L’ancien roi du Cambodge Norodom Sihanouk, qui a marqué l’Histoire de la deuxième partie du XXe siècle, et restait vénéré dans son pays après en avoir maintenu l’unité à travers des décennies de guerre, est mort lundi à Pékin à l’âge de 89 ans.
Tour à tour Premier ministre, chef de l’Etat, monarque dont la vie a épousé tous les drames du pays, le petit homme décrit comme manipulable mais qui aura pourtant prouvé sa remarquable intelligence, est décédé lundi aux alentours de 02H00 du matin (dimanche 18H00 GMT) dans un hôpital de la capitale chinoise.
« Il est mort d’une crise cardiaque », a précisé à l’AFP le collaborateur personnel de Sihanouk, le prince Sisowath Thomico. « Il a été emmené à l’hôpital et est mort peu après », a-t-il ajouté. « C’est douloureux, je suis rempli de chagrin ».
Son fils, le roi Norodom Sihamoni, et le Premier ministre Hun Sen ont quitté Phnom Penh en début de journée. Les deux hommes se sont étreints sur le tarmac de l’aéroport en versant quelques larmes, avec en arrière-fond des drapeaux du royaume en berne.
La dépouille du Roi-Père sera rapatriée mercredi, avant une période de deuil officiel jusqu’au 23 octobre puis trois mois au cours desquels elle sera exposée aux Cambodgiens.
Dans la soirée, environ 200 personnes s’étaient rassemblées devant le palais pour écouter des nones en robe blanche prier pour l’âme du défunt.
Sihanouk vivait le plus clair de son temps à Pékin depuis quelques années, pour y suivre des traitements médicaux contre le cancer, le diabète et l’hypertension.

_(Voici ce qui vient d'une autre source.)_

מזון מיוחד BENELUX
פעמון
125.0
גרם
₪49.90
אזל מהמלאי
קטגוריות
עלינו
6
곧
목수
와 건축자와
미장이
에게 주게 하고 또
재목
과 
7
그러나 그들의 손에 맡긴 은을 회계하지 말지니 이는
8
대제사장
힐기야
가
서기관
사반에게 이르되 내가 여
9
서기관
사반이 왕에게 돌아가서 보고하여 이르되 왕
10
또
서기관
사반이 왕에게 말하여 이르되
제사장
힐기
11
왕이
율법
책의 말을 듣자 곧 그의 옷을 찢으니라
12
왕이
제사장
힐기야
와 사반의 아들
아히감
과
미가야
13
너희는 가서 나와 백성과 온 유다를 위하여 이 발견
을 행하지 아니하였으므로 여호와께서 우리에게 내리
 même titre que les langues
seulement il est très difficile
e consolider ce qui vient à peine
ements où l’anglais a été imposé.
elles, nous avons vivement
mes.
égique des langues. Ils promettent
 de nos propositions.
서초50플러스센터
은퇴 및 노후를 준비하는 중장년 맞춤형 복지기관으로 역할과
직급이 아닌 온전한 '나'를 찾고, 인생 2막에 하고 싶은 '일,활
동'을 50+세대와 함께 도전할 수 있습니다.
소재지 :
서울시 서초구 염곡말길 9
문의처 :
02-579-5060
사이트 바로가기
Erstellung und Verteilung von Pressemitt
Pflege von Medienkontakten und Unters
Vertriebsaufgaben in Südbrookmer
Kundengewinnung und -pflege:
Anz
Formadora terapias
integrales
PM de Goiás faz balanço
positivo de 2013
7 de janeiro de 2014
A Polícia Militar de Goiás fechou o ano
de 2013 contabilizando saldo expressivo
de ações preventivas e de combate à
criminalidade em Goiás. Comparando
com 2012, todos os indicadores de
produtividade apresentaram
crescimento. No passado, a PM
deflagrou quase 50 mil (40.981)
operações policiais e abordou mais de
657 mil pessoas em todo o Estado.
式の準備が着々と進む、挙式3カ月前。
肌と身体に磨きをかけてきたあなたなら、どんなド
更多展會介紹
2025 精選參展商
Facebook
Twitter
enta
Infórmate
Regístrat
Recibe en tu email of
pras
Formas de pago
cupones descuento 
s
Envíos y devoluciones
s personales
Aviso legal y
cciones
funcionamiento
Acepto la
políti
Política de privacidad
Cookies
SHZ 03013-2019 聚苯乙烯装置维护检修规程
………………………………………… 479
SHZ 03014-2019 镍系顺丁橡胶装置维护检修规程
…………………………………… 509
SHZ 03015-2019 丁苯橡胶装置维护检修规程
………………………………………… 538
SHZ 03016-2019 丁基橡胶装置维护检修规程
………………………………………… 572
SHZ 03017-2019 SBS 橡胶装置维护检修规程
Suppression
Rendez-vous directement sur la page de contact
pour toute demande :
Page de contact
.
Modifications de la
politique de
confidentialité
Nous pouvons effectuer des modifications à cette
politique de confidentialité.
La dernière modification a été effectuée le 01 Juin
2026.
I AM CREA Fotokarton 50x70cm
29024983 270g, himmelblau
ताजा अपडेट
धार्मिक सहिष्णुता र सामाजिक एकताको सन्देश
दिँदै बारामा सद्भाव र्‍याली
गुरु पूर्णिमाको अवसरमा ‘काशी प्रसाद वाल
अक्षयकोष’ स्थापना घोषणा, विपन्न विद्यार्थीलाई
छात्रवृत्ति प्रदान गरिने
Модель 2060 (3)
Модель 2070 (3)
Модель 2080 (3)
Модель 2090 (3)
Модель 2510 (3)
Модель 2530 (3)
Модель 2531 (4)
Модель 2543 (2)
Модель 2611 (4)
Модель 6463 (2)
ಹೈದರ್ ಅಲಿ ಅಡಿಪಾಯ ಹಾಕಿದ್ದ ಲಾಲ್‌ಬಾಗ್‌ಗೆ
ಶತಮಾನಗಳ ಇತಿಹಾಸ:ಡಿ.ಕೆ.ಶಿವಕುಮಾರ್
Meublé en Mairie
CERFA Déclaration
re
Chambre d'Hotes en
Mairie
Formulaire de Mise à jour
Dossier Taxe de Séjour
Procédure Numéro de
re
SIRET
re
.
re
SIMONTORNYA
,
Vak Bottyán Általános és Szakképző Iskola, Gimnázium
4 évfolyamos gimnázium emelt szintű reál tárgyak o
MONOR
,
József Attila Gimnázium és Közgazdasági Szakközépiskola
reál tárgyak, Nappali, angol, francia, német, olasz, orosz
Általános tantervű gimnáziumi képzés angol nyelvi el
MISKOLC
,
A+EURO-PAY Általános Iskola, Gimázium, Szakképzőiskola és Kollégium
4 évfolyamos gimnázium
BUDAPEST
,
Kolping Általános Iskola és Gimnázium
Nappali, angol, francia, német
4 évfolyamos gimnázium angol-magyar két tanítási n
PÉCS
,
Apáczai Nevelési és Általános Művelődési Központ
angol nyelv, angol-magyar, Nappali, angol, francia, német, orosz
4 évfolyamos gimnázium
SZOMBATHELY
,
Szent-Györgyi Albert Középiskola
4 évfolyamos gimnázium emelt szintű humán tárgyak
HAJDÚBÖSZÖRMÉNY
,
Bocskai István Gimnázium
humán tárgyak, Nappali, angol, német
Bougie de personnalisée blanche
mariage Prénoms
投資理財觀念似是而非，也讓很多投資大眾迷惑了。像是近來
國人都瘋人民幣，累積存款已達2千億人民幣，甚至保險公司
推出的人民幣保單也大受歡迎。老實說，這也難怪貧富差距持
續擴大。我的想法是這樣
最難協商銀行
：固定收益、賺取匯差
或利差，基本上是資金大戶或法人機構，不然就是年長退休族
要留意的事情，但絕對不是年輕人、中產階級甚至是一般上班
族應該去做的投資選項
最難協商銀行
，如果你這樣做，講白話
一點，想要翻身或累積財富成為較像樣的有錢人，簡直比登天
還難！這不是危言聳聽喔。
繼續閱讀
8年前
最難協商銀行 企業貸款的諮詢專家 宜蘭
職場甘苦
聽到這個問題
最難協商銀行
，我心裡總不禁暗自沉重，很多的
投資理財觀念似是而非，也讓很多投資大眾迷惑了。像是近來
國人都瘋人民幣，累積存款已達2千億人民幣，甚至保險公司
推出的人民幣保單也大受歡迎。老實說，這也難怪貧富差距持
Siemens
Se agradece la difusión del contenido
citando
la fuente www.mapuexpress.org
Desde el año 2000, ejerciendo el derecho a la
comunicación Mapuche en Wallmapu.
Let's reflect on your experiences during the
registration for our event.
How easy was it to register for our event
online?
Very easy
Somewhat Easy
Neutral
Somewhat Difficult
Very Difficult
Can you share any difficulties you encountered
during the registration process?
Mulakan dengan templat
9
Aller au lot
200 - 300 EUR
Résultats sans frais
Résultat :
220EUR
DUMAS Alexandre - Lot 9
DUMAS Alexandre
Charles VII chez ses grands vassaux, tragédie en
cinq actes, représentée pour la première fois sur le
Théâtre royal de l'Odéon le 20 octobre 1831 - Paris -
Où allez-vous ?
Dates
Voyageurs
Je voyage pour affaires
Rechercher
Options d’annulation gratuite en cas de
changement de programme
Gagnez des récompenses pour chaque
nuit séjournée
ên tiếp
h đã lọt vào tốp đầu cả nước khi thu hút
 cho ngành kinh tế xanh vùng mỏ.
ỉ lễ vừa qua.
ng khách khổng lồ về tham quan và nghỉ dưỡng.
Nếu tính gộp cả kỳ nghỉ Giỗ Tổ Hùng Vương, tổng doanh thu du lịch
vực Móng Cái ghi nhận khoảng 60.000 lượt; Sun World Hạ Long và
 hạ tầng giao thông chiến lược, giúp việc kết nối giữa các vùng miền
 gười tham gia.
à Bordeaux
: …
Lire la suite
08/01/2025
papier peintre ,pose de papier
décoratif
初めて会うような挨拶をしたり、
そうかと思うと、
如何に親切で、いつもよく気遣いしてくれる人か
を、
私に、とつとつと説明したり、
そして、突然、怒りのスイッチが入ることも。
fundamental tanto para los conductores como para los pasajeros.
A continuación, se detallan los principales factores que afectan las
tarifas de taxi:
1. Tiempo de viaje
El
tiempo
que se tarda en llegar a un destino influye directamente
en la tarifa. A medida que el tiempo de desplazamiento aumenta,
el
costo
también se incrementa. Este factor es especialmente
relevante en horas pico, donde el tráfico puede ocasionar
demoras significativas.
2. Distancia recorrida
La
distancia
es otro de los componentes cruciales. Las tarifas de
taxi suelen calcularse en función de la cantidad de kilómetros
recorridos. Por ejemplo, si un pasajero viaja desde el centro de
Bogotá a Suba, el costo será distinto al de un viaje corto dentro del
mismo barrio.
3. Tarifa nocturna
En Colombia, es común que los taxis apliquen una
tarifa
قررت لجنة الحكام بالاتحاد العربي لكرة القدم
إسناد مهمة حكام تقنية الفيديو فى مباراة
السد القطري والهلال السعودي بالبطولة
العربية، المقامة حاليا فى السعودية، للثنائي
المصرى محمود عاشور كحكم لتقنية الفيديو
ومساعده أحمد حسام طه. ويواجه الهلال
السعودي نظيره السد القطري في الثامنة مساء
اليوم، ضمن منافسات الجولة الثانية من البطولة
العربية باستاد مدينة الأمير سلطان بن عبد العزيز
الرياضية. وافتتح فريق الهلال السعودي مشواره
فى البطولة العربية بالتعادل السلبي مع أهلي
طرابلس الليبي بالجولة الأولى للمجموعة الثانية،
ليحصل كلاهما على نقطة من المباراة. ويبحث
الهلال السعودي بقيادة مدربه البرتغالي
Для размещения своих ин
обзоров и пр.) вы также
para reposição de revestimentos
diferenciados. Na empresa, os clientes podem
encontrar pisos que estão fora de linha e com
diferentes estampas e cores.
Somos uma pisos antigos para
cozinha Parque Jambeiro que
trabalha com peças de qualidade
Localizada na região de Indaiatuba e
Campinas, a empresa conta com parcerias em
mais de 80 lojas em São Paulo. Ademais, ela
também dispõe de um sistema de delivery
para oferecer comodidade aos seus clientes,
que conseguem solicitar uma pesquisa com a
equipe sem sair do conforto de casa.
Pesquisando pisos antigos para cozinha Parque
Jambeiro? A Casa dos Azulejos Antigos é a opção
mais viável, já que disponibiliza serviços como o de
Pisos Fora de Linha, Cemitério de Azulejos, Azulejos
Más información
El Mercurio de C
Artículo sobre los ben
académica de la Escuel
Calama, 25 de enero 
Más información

Celui dont le règne a été l’un des plus longs d’Asie avait abdiqué en octobre 2004 en faveur de Sihamoni. « Le roi Sihanouk n’appartenait pas à sa famille, il appartenait au peuple cambodgien et à l’Histoire », a ajouté le prince.
Pékin a déploré la perte d’un « grand ami » pendant que plusieurs autres nations asiatiques exprimaient leurs condoléances.
Le monarque a traversé le siècle, de la colonie française jusqu’au retour de la paix au Cambodge en 1998, en passant par des décennies de guerre civile et le régime des Khmers rouges (1975-1979), responsables de la mort de près de deux millions de personnes et avec lesquels il avait fait alliance.
Six fois marié – sa dernière épouse, Monique Izzi, est un ancien mannequin d’origine italienne et cambodgienne -, l’héritier des bâtisseurs d’Angkor a eu quatorze enfants, dont cinq tués sous le régime des Khmers rouges de Pol Pot.
Ces dernières années, il utilisait son site internet pour s’exprimer sur sa santé et sur les affaires politiques. En octobre 2009, il avait estimé avoir déjà vécu trop longtemps, évoquant sa longévité comme « un poids insupportable ».
Deux ans plus tard, à l’occasion d’une cérémonie marquant le 20e anniversaire de son retour d’exil, il avait promis à la foule de ne plus partir. Mais en janvier 2012, il quittait à nouveau Phnom Penh pour la Chine pour un énième bilan de santé.
Il avait récemment indiqué vouloir être incinéré et avoir ses cendres conservées dans une urne au palais royal de Phnom Penh. Hasard de l’Histoire, son décès est survenu au dernier jour des festivités annuelles de Pchum Ben au cours desquelles les Cambodgiens honorent les ancêtres.
« J’ai appris de la vieille génération qu’il avait fait de son mieux pour aider le peuple cambodgien », a expliqué à l’AFP Sochakrya Theng, dans une pagode avec sa tante et sa grand-mère. « Je dirai une prière pour lui ».
Le Cambodge est un pays très jeune et « le nombre de gens qui ont effectivement vécu alors que Sihanouk était au pouvoir est très, très faible », a relevé Milton O
sborne, historien australien.
En dépit d’un parcours plus que tumultueux, Sihanouk devrait être « considéré officiellement comme ayant été un grand dirigeant », a-t-il ajouté, pronostiquant que « les moments les plus difficiles de son bilan », notamment lorsqu’il faisait taire ses adversaires par l’intermédiaire de sa police secrète, seraient laissés sous silence.
Les télévisions diffusaient en boucle lundi des images d’archives du père de l’indépendance, tandis que des photos fleurissaient sur Facebook.
Le Cambodge ne devrait connaître aucune instabilité. La monarchie, sans grande influence, n’est pas contestée et le pays est tenu par Hun Sen, au pouvoir depuis 1985 et accusé par ses détracteurs d’avoir complètement muselé l’opposition.